I was very fortunate when I had Breast Cancer to find a great online support group. I ended up being asked to become an Admin because it grew so rapidly. When I began to turn the corner, I needed to move away from dealing with it so much and I resigned. With this 2nd diagnosis (very fortunate that I was still under care with check ups every 3 months because of the aggressiveness of my cancer) I again looked to Facebook for a group to help me learn a bit more. I knew nothing about colorectal cancer and less about metastasis to the liver. Admittedly, you may have to go through a couple of groups before finding the right one, but I have found that, in the cancer community at least, there are some very positive and knowledgeable people in some of these groups. You develop true relationships with some of them - certainly not all but some. That might be an outlet you could explore if you are on Facebook. If you are not, it is easy to join and then you simply search for groups based on your diagnosis or interest. If you are like many of "us" late night hours are often times when you are up. There is often someone in your group that is also awake and looking for some conversation.

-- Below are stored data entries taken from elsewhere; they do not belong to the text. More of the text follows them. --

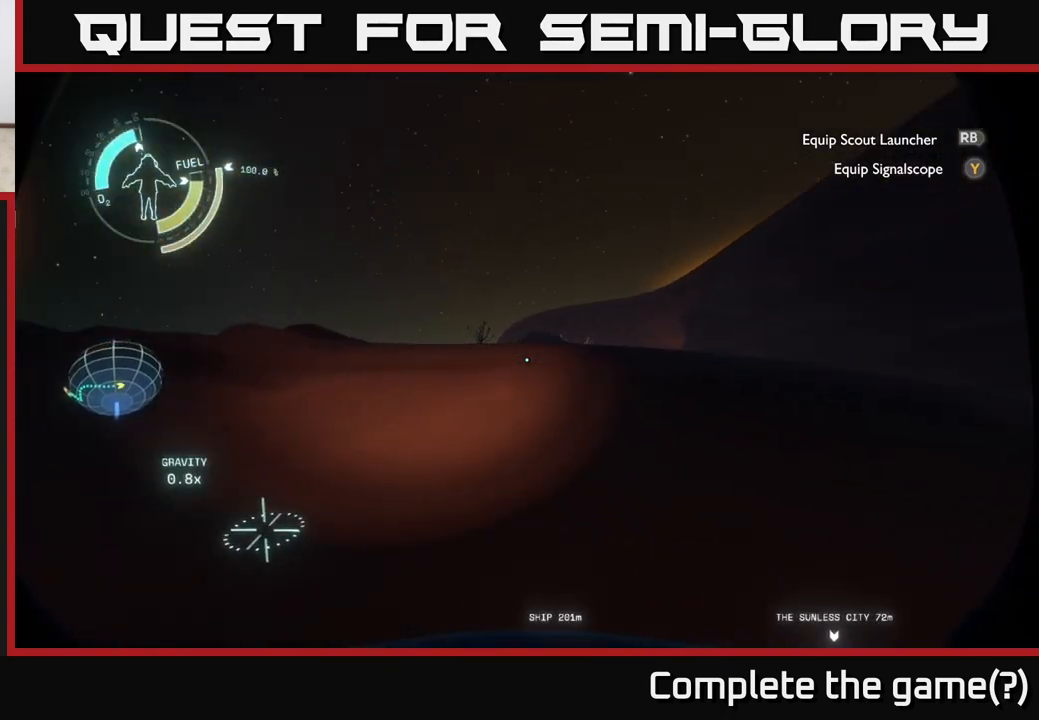
{"buttons": [], "left_stick": "up-left", "right_stick": "center", "events": [[100, "left_stick", "up-left"], [200, "right_stick", "center"]]}
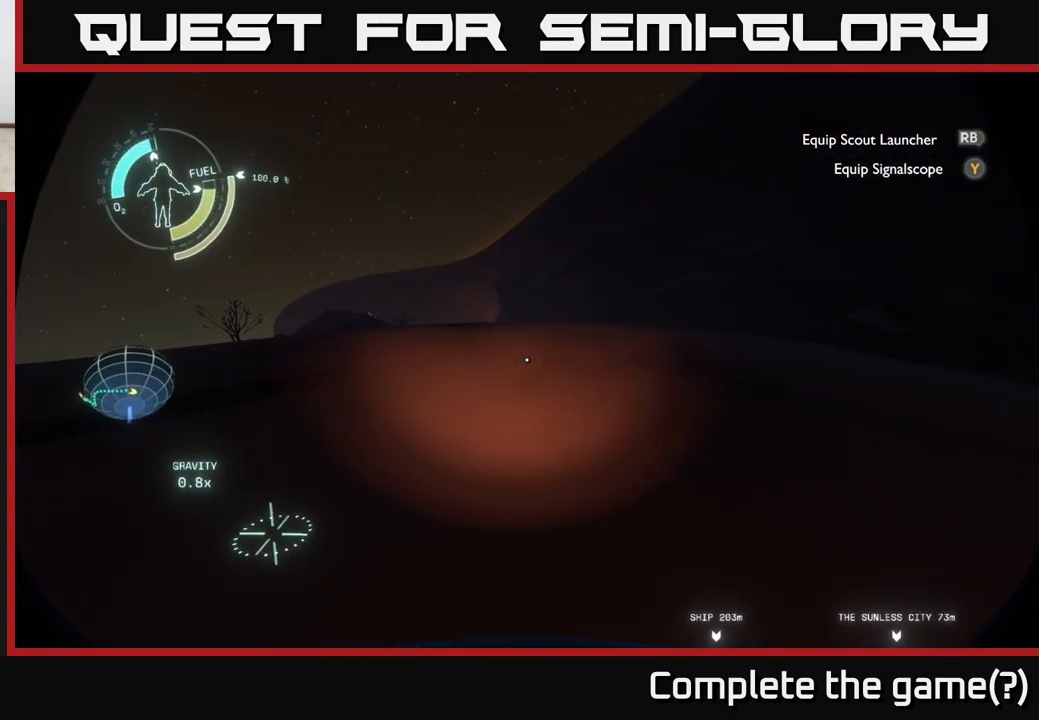
{"buttons": ["A"], "left_stick": "up-left", "right_stick": "center", "events": [[333, "A", "down"]]}
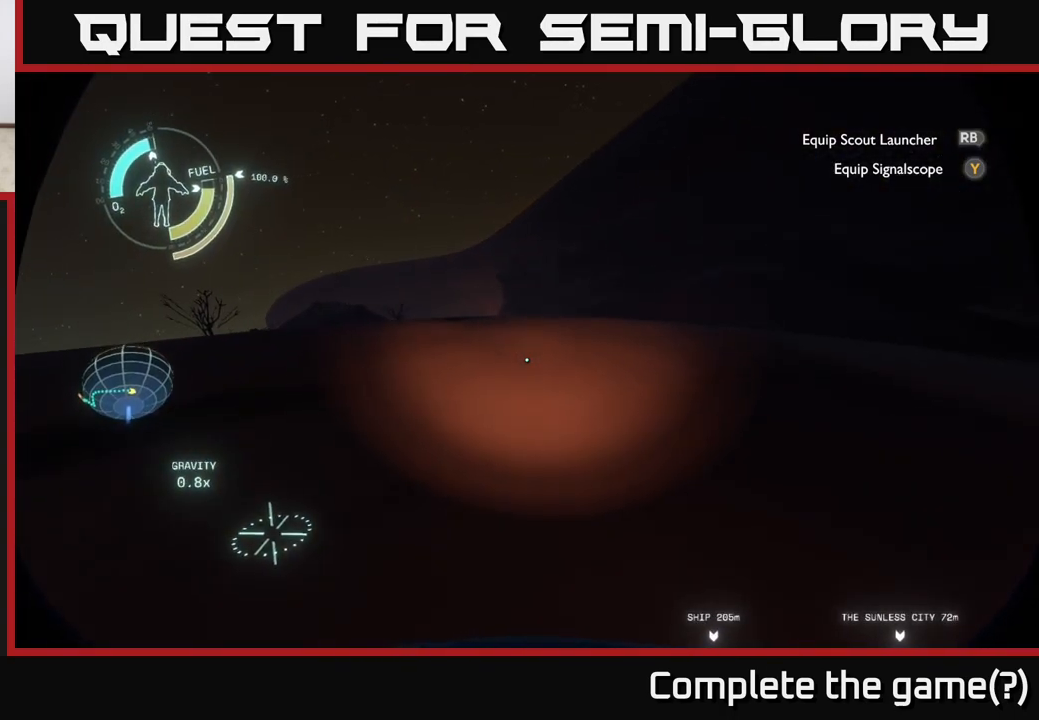
{"buttons": ["R2"], "left_stick": "up-left", "right_stick": "center", "events": [[33, "A", "up"], [217, "R2", "down"]]}
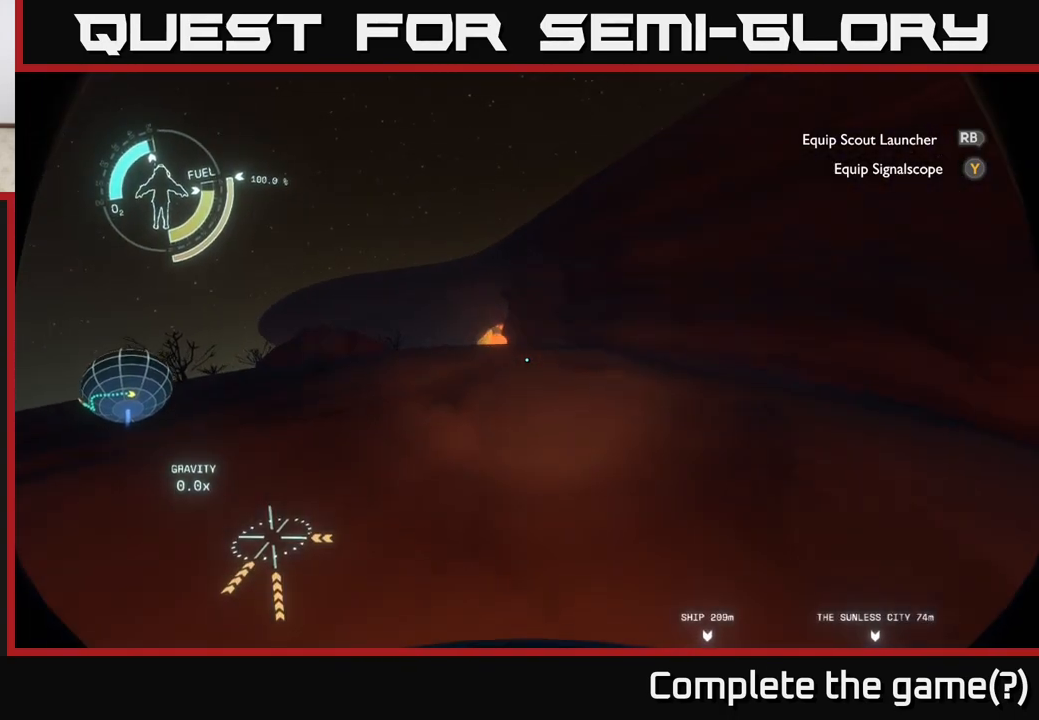
{"buttons": ["R2"], "left_stick": "up-left", "right_stick": "center", "events": []}
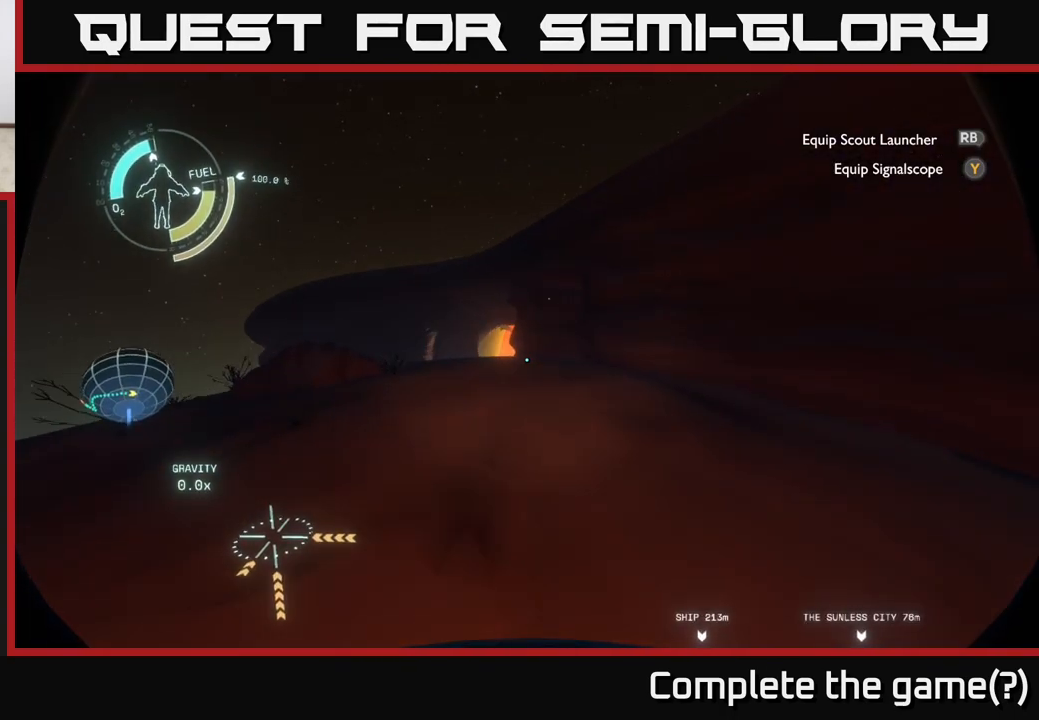
{"buttons": ["R2"], "left_stick": "up-left", "right_stick": "center", "events": []}
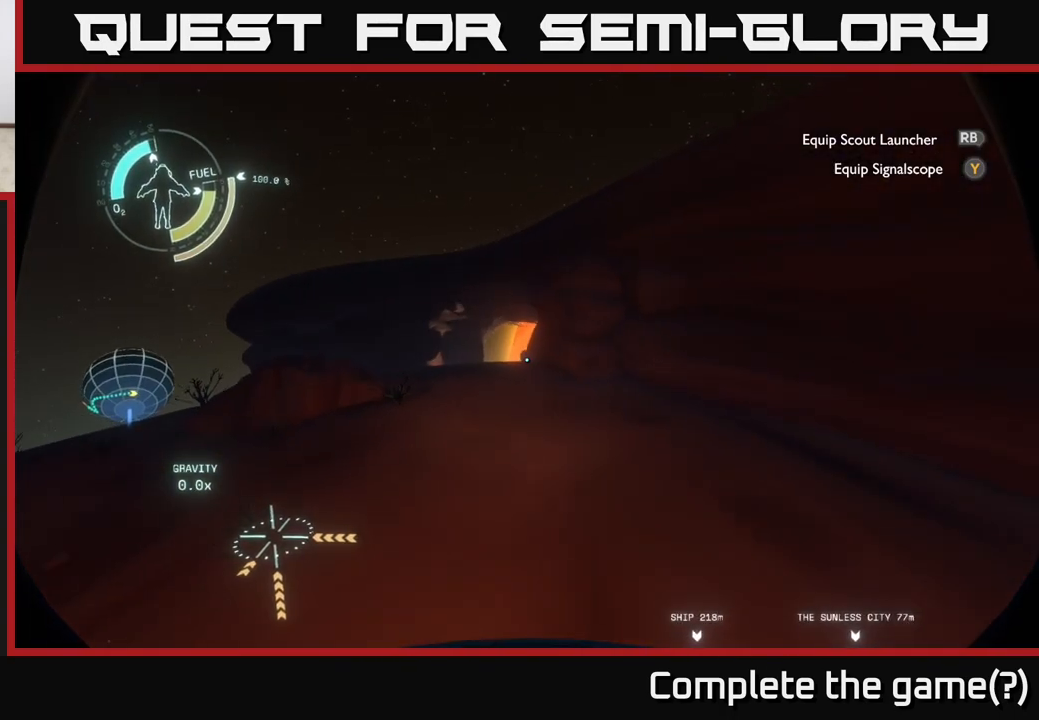
{"buttons": ["R2"], "left_stick": "up-left", "right_stick": "center", "events": []}
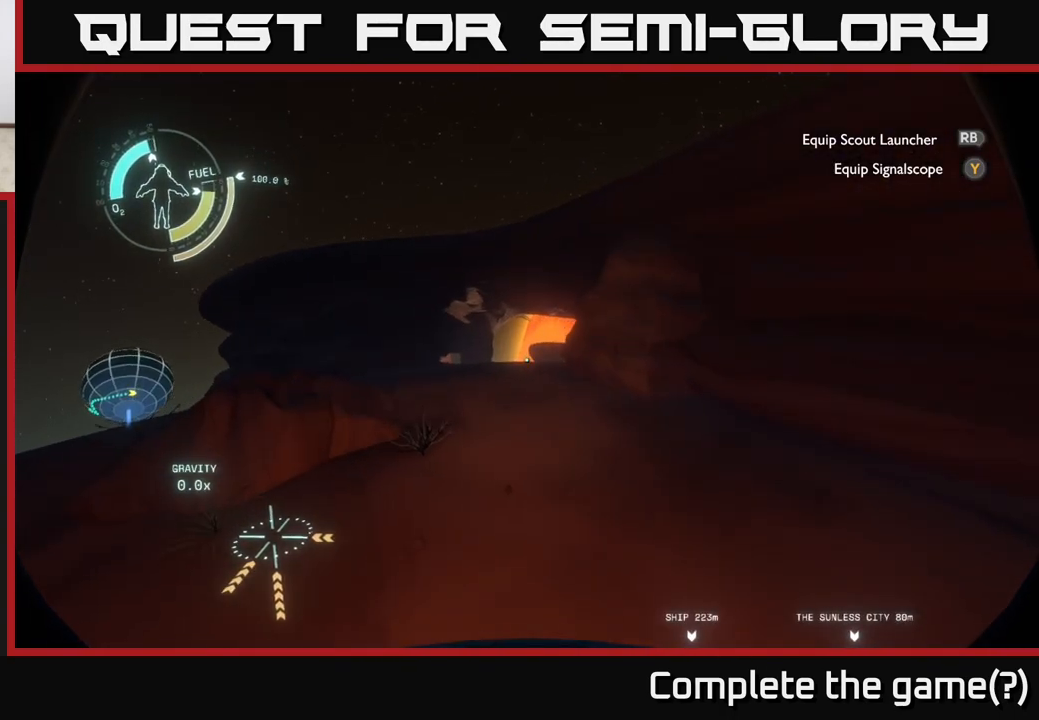
{"buttons": ["R2"], "left_stick": "up-left", "right_stick": "center", "events": []}
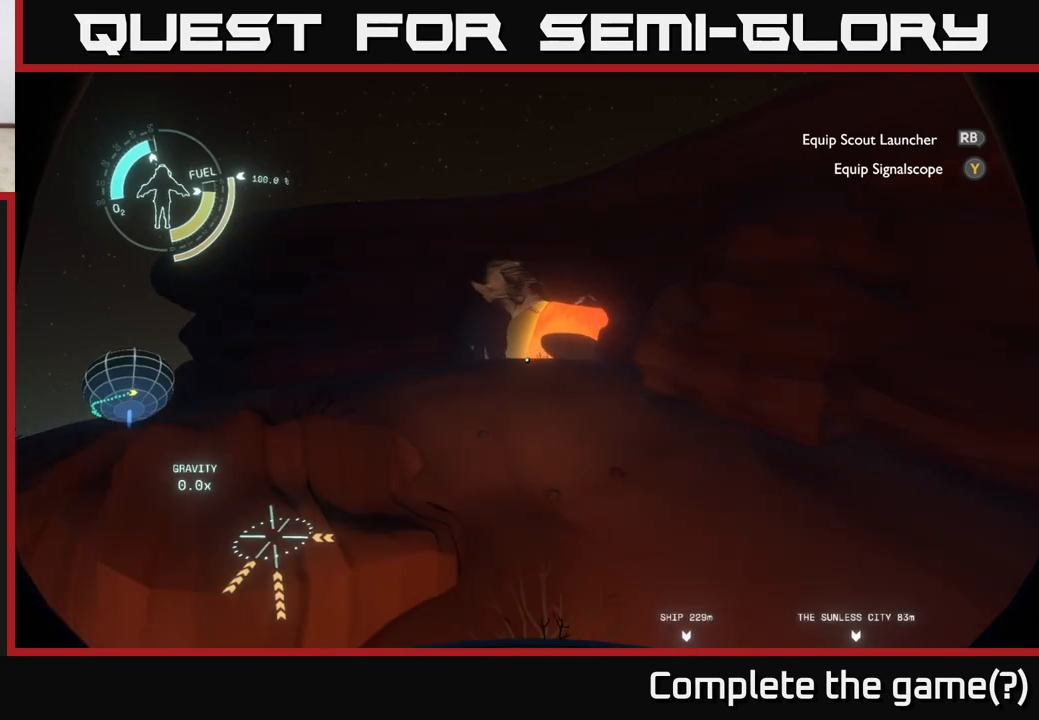
{"buttons": [], "left_stick": "left", "right_stick": "right", "events": [[67, "R2", "up"], [217, "right_stick", "right"], [250, "left_stick", "center"], [433, "left_stick", "left"]]}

That is certainly not to say that this discussion group is not also a good place. There is a wealth of knowledge here and the Connect Directors are outstanding. I will watch for your posts. Having just started chemo again, I am up and down; doing pretty good, but not on line much right now. I am on a 2 week chemo schedule with a 48 hour constant drip pump in addition. It will take some figuring out to see how to best manage it - but I will check on your posts when I spot them. Best of luck, and hang in there. You have had a lot to deal with.